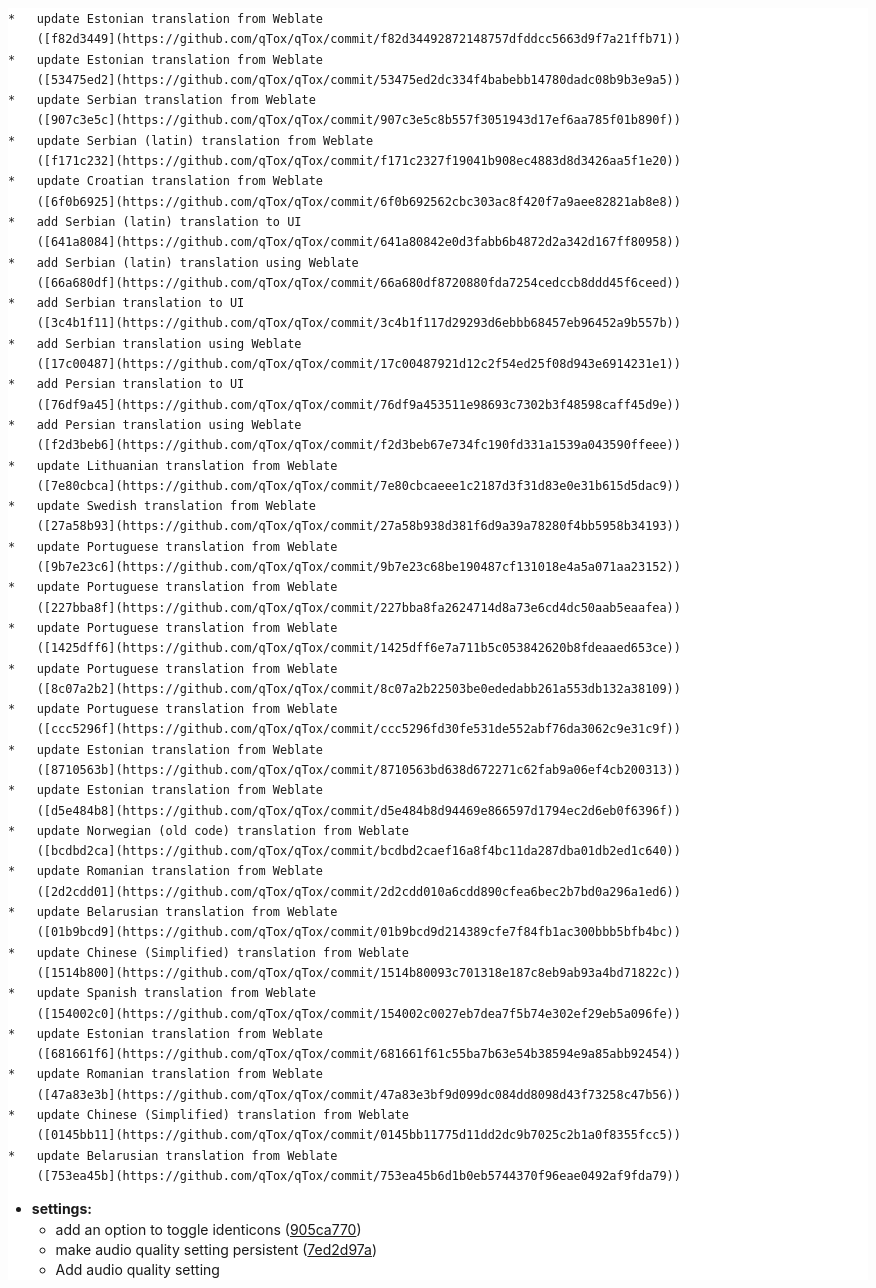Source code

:     *   update Estonian translation from Weblate
        ([f82d3449](https://github.com/qTox/qTox/commit/f82d34492872148757dfddcc5663d9f7a21ffb71))
    *   update Estonian translation from Weblate
        ([53475ed2](https://github.com/qTox/qTox/commit/53475ed2dc334f4babebb14780dadc08b9b3e9a5))
    *   update Serbian translation from Weblate
        ([907c3e5c](https://github.com/qTox/qTox/commit/907c3e5c8b557f3051943d17ef6aa785f01b890f))
    *   update Serbian (latin) translation from Weblate
        ([f171c232](https://github.com/qTox/qTox/commit/f171c2327f19041b908ec4883d8d3426aa5f1e20))
    *   update Croatian translation from Weblate
        ([6f0b6925](https://github.com/qTox/qTox/commit/6f0b692562cbc303ac8f420f7a9aee82821ab8e8))
    *   add Serbian (latin) translation to UI
        ([641a8084](https://github.com/qTox/qTox/commit/641a80842e0d3fabb6b4872d2a342d167ff80958))
    *   add Serbian (latin) translation using Weblate
        ([66a680df](https://github.com/qTox/qTox/commit/66a680df8720880fda7254cedccb8ddd45f6ceed))
    *   add Serbian translation to UI
        ([3c4b1f11](https://github.com/qTox/qTox/commit/3c4b1f117d29293d6ebbb68457eb96452a9b557b))
    *   add Serbian translation using Weblate
        ([17c00487](https://github.com/qTox/qTox/commit/17c00487921d12c2f54ed25f08d943e6914231e1))
    *   add Persian translation to UI
        ([76df9a45](https://github.com/qTox/qTox/commit/76df9a453511e98693c7302b3f48598caff45d9e))
    *   add Persian translation using Weblate
        ([f2d3beb6](https://github.com/qTox/qTox/commit/f2d3beb67e734fc190fd331a1539a043590ffeee))
    *   update Lithuanian translation from Weblate
        ([7e80cbca](https://github.com/qTox/qTox/commit/7e80cbcaeee1c2187d3f31d83e0e31b615d5dac9))
    *   update Swedish translation from Weblate
        ([27a58b93](https://github.com/qTox/qTox/commit/27a58b938d381f6d9a39a78280f4bb5958b34193))
    *   update Portuguese translation from Weblate
        ([9b7e23c6](https://github.com/qTox/qTox/commit/9b7e23c68be190487cf131018e4a5a071aa23152))
    *   update Portuguese translation from Weblate
        ([227bba8f](https://github.com/qTox/qTox/commit/227bba8fa2624714d8a73e6cd4dc50aab5eaafea))
    *   update Portuguese translation from Weblate
        ([1425dff6](https://github.com/qTox/qTox/commit/1425dff6e7a711b5c053842620b8fdeaaed653ce))
    *   update Portuguese translation from Weblate
        ([8c07a2b2](https://github.com/qTox/qTox/commit/8c07a2b22503be0ededabb261a553db132a38109))
    *   update Portuguese translation from Weblate
        ([ccc5296f](https://github.com/qTox/qTox/commit/ccc5296fd30fe531de552abf76da3062c9e31c9f))
    *   update Estonian translation from Weblate
        ([8710563b](https://github.com/qTox/qTox/commit/8710563bd638d672271c62fab9a06ef4cb200313))
    *   update Estonian translation from Weblate
        ([d5e484b8](https://github.com/qTox/qTox/commit/d5e484b8d94469e866597d1794ec2d6eb0f6396f))
    *   update Norwegian (old code) translation from Weblate
        ([bcdbd2ca](https://github.com/qTox/qTox/commit/bcdbd2caef16a8f4bc11da287dba01db2ed1c640))
    *   update Romanian translation from Weblate
        ([2d2cdd01](https://github.com/qTox/qTox/commit/2d2cdd010a6cdd890cfea6bec2b7bd0a296a1ed6))
    *   update Belarusian translation from Weblate
        ([01b9bcd9](https://github.com/qTox/qTox/commit/01b9bcd9d214389cfe7f84fb1ac300bbb5bfb4bc))
    *   update Chinese (Simplified) translation from Weblate
        ([1514b800](https://github.com/qTox/qTox/commit/1514b80093c701318e187c8eb9ab93a4bd71822c))
    *   update Spanish translation from Weblate
        ([154002c0](https://github.com/qTox/qTox/commit/154002c0027eb7dea7f5b74e302ef29eb5a096fe))
    *   update Estonian translation from Weblate
        ([681661f6](https://github.com/qTox/qTox/commit/681661f61c55ba7b63e54b38594e9a85abb92454))
    *   update Romanian translation from Weblate
        ([47a83e3b](https://github.com/qTox/qTox/commit/47a83e3bf9d099dc084dd8098d43f73258c47b56))
    *   update Chinese (Simplified) translation from Weblate
        ([0145bb11](https://github.com/qTox/qTox/commit/0145bb11775d11dd2dc9b7025c2b1a0f8355fcc5))
    *   update Belarusian translation from Weblate
        ([753ea45b](https://github.com/qTox/qTox/commit/753ea45b6d1b0eb5744370f96eae0492af9fda79))
*   **settings:**
    *   add an option to toggle identicons
        ([905ca770](https://github.com/qTox/qTox/commit/905ca7708662c6fe5520ad2707715075ad1aa41d))
    *   make audio quality setting persistent
        ([7ed2d97a](https://github.com/qTox/qTox/commit/7ed2d97aadab8aa0acb39e54aafaea06c0ebe57c))
    *   Add audio quality setting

### WORK REQUIRED
Select every line of the listing above that contains the word "quality". Matching is case-sensitive.

### RESULT
    *   make audio quality setting persistent
    *   Add audio quality setting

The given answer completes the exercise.